◆ TASK OBJECTIVE ◆
Exactly reproduce the entries, dropping any pictures from your copy.

Records from a data source:

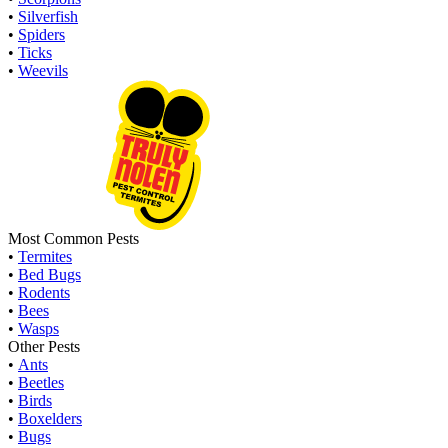
•
Silverfish
•
Spiders
•
Ticks
•
Weevils
Most Common Pests
•
Termites
•
Bed Bugs
•
Rodents
•
Bees
•
Wasps
Other Pests
•
Ants
•
Beetles
•
Birds
•
Boxelders
•
Bugs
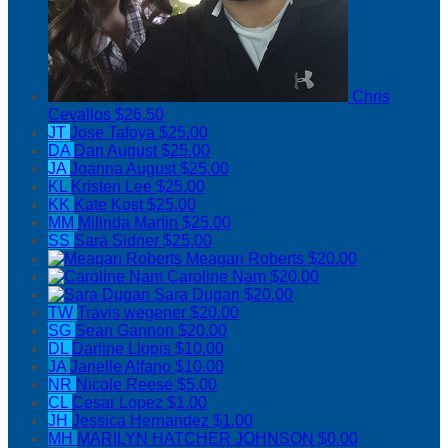
Chris
Cevallos
$26.50
JT
Jose Tafoya
$25.00
DA
Dan August
$25.00
JA
Joanna August
$25.00
KL
Kristen Lee
$25.00
KK
Kate Kost
$25.00
MM
Milinda Martin
$25.00
SS
Sara Sidner
$25.00
Meagan Roberts
$20.00
Caroline Nam
$20.00
Sara Dugan
$20.00
TW
Travis wegener
$20.00
SG
Sean Gannon
$20.00
DL
Darline Llopis
$10.00
JA
Janelle Alfano
$10.00
NR
Nicole Reese
$5.00
CL
Cesar Lopez
$1.00
JH
Jessica Hernandez
$1.00
MH
MARILYN HATCHER JOHNSON
$0.00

◆ OUTPUT FOR THIS EXERCISE ◆
•
Silverfish
•
Spiders
•
Ticks
•
Weevils
Most Common Pests
•
Termites
•
Bed Bugs
•
Rodents
•
Bees
•
Wasps
Other Pests
•
Ants
•
Beetles
•
Birds
•
Boxelders
•
Bugs
Chris
Cevallos
$26.50
JT
Jose Tafoya
$25.00
DA
Dan August
$25.00
JA
Joanna August
$25.00
KL
Kristen Lee
$25.00
KK
Kate Kost
$25.00
MM
Milinda Martin
$25.00
SS
Sara Sidner
$25.00
Meagan Roberts
$20.00
Caroline Nam
$20.00
Sara Dugan
$20.00
TW
Travis wegener
$20.00
SG
Sean Gannon
$20.00
DL
Darline Llopis
$10.00
JA
Janelle Alfano
$10.00
NR
Nicole Reese
$5.00
CL
Cesar Lopez
$1.00
JH
Jessica Hernandez
$1.00
MH
MARILYN HATCHER JOHNSON
$0.00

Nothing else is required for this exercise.